Introducing Oolong Lending — Your Entrance to Different DeFi Investment Strategies
Hellooooo Oolongans! Here comes an announcement that has been anticipated by many: Oolong Lending is going live!!!🎉🎉🎉
What is Oolong Lending and why does it matter?
Oolong Lending is a decentralized lending protocol built on OolongSwap with our partner Ola Finance. Here, users can lend and borrow whitelisted assets, allowing users to utilize different DeFi investment strategies!
Some of the usages and benefits of Oolong Lending are:
- Lend tokens in your wallet out to earn reward tokens and interests paid by borrowers with no IL loss
- Use your current tokens as collateral to borrow other tokens, give you access to new assets without selling the current ones
- Leverage a long position on a token
- Enter a short position on a token
- Borrow a token for a lucrative liquidity mining opportunity, while limiting exposure to the token
Not to mention that this is one more important utility added to OLO tokens!
Now let’s dive into the specific details of how Oolong Lending works:
Lending is the process of depositing (i.e. supplying) tokens to a pool. In exchange for providing liquidity to this pool, users receive interest on the tokens they have deposited, and in addition to that, we will also be adding in WAGMIv1 tokens this round as extra incentive for users to provide liquidity! The interest that lenders receive comes from other users who are paying interest to borrow tokens.
Lenders are able to withdraw their tokens at any time (as long as they aren’t being used as collateral to borrow tokens and not all the tokens are being borrowed). There is no time lock or withdrawal penalty.
Borrowing is the act of taking a loan from any of the lending networks. Like majority of the DeFi lending, Oolong Lending relies on a mechanism known as over-collateralized lending — an over-collateralized loan means that in order to take a loan (borrow), one must deposit tokens of higher value. Not only that, but the borrowers must make sure they maintain a proper amount of collateral for the entire lifespan of the loan. In short, users must supply tokens before they can borrow.
After depositing the tokens and enabling them as collateral, users can borrow any of the available tokens from Oolong Lending based on the amount that they supplied and the Collateral Factor of the supplied token(s). Users can even borrow the same token you deposited as collateral!
Liquidators serve an important role in keeping a lending network healthy and preventing the creation of bad debt. They ensure that there are always enough funds in a lending network to support the open positions. Having said that, users should be wary of getting liquidated and take necessary precautions to prevent it.

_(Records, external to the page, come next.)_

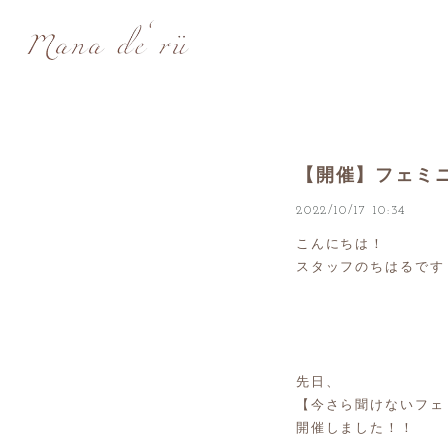
【開催】フェミ
2022/10/17 10:34
こんにちは！
スタッフのちはるです
先日、
【今さら聞けないフェ
開催しました！！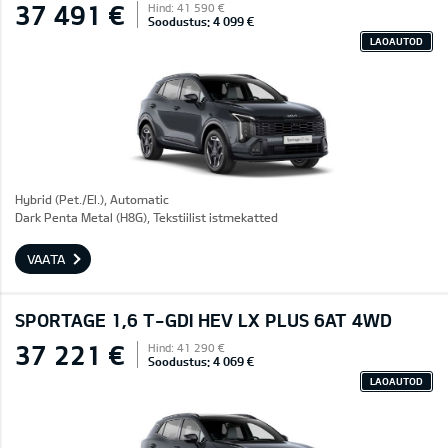
37 491 €
Hind: 41 590 €
Soodustus: 4 099 €
LAOAUTOD
Hybrid (Pet./El.), Automatic
Dark Penta Metal (H8G), Tekstiilist istmekatted
VAATA
SPORTAGE 1,6 T-GDI HEV LX PLUS 6AT 4WD
37 221 €
Hind: 41 290 €
Soodustus: 4 069 €
LAOAUTOD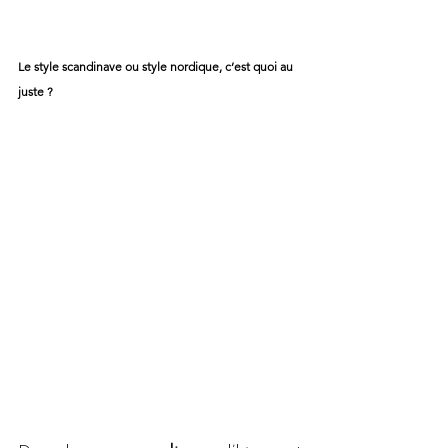
Le style scandinave ou style nordique, c’est quoi au 
juste ?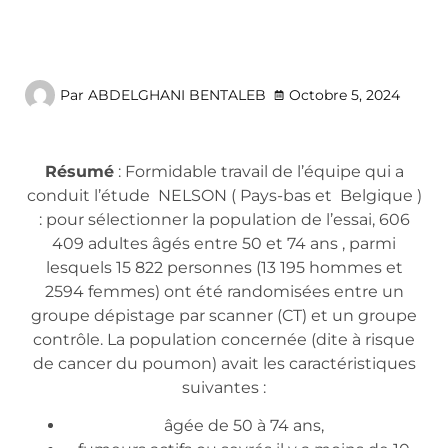
Par
ABDELGHANI BENTALEB
Octobre 5, 2024
Résumé
: Formidable travail de l’équipe qui a
conduit l’étude NELSON ( Pays-bas et Belgique )
: pour sélectionner la population de l’essai, 606
409 adultes âgés entre 50 et 74 ans , parmi
lesquels 15 822 personnes (13 195 hommes et
2594 femmes) ont été randomisées entre un
groupe dépistage par scanner (CT) et un groupe
contrôle. La population concernée (dite à risque
de cancer du poumon) avait les caractéristiques
suivantes :
âgée de 50 à 74 ans,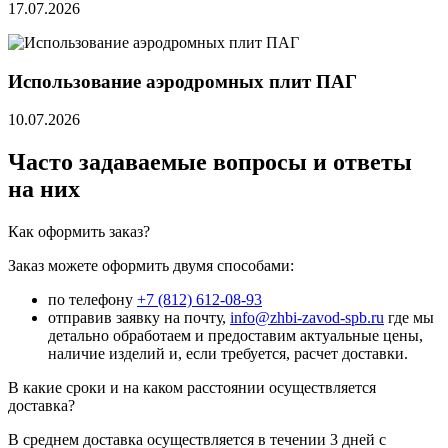
17.07.2026
Использование аэродромных плит ПАГ
10.07.2026
Часто задаваемые вопросы и ответы
на них
Как оформить заказ?
Заказ можете оформить двумя способами:
по телефону
+7 (812) 612-08-93
отправив заявку на почту,
info@zhbi-zavod-spb.ru
где мы
детально обработаем и предоставим актуальные цены,
наличие изделий и, если требуется, расчет доставки.
В какие сроки и на каком расстоянии осуществляется
доставка?
В среднем доставка осуществляется в течении 3 дней с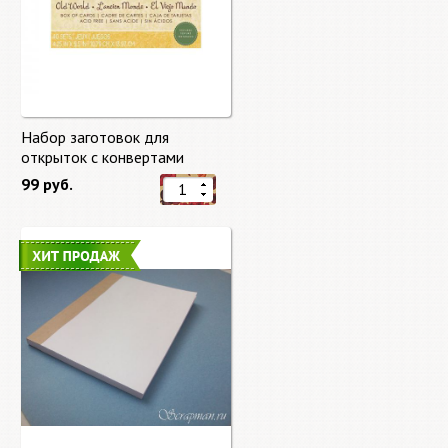
Набор заготовок для
открыток с конвертами
Старый мир (Old World) от
99 руб.
DCWV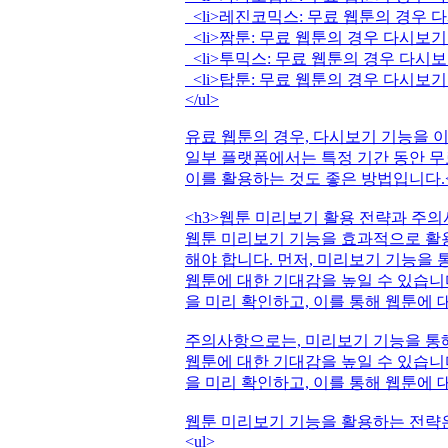
<li>레진코믹스: 무료 웹툰의 경우 다
<li>짬툰: 무료 웹툰의 경우 다시보기 
<li>투믹스: 무료 웹툰의 경우 다시보기
<li>탑툰: 무료 웹툰의 경우 다시보기 
</ul>
유료 웹툰의 경우, 다시보기 기능을 
일부 플랫폼에서는 특정 기간 동안 무
이를 활용하는 것도 좋은 방법입니다.<
<h3>웹툰 미리보기 활용 전략과 주의사
웹툰 미리보기 기능을 효과적으로 활
해야 합니다. 먼저, 미리보기 기능을 
웹툰에 대한 기대감을 높일 수 있습니다
을 미리 확인하고, 이를 통해 웹툰에 대
주의사항으로는, 미리보기 기능을 통해
웹툰에 대한 기대감을 높일 수 있습니다
을 미리 확인하고, 이를 통해 웹툰에 대
웹툰 미리보기 기능을 활용하는 전략은
<ul>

What does it mean “to get liquidated”?
Liquidation is the process of repaying a borrower’s debt on their behalf, in exchange for a portion of their collateral. In a healthy lending network, liquidators are incentivized to constantly look for loans eligible for liquidation.

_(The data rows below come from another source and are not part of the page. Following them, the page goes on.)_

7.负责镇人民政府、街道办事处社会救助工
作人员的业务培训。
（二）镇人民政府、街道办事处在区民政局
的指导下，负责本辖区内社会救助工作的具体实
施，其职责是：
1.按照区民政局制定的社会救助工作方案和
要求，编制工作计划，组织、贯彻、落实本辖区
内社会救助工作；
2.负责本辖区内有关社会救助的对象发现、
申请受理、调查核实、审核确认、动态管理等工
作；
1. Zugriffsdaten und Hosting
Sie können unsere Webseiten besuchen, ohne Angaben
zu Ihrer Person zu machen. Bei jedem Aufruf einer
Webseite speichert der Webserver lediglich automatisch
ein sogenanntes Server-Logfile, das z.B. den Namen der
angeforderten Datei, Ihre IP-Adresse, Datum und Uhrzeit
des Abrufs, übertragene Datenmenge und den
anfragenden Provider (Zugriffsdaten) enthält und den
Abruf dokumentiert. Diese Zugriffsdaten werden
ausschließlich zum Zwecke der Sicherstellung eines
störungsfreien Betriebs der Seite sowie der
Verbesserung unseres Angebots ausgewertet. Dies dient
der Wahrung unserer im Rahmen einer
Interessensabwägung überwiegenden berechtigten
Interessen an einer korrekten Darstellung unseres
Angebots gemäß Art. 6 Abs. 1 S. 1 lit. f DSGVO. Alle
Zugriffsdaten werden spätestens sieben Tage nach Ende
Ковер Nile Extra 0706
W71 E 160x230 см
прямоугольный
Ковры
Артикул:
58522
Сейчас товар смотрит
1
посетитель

Here are two situations that can trigger a liquidation:
- The value of the collateral token falls
- The value of the borrowed token increases
And here are some tips to avoid getting liquidated:
1. Don’t Borrow the Maximum Amount: There is usually a buffer between the Collateral Factor and the Liquidation Factor, but you can offer yourself more of a buffer by not borrowing the maximum amount.
2. Use a Stablecoin to Lend/Borrow: As we learned, positions can change due to price movements in both the supplied asset and the borrowed asset. By using a stablecoin for one side, you reduce the number of variables you have to monitor.
3. Monitor Your Position: After initiating a position, make sure to check on it frequently to ensure it remains in good health.
4. Have a Repayment Plan: The longer you have a loan out, the more chance there is for liquidation. Although loans through the lending network have no required repayment date, it’s smart to have a plan to repay your loan before taking it.
Lending and borrowing is a useful tool that not only add utilities to our native token, but also opens up the door of advanced DeFi investment strategies for our users. It does, however, come with risks if not properly understood. So we strongly encourage everyone to migrate to our Docs and read the full article of lending and borrowing and step by step details in the “Lending” section in our Docs!!!
March 2nd, 2022 3pm UTC! LFG!!!
PS: The interest APY will start right away when Oolong Lending goes online, the WAGMIv1 incentive tokens will come in a few days later!
PPS: Right now there’s a CAP on the total number of OLO that can be used as collateral, that’s 100K and this number will raise as the liquidity of OLO deepens (liquidation higher than 100K can not be performed).
OolongSwap is the biggest DEX on Boba Network, a layer-2 Ethereum scaling solution. As Boba’s first native AMM, it is Oolong’s mission to create the best exchange, best user experience, and deepest liquidity on Boba as our motto is “more to earn, less to spend”. Aside from the regular DEX features, we have also introduced features such as dynamic pair fees to offer users lower trading slippage, multea farm for users to earn double the rewards with the same investment capital and PCV and bonding to offer a sustainable future for Oolong. Our vision is to become the gateway between Boba and the rest of DeFi world, expanding the Boba ecosystem and help new and experienced DeFi users alike find their crypto home.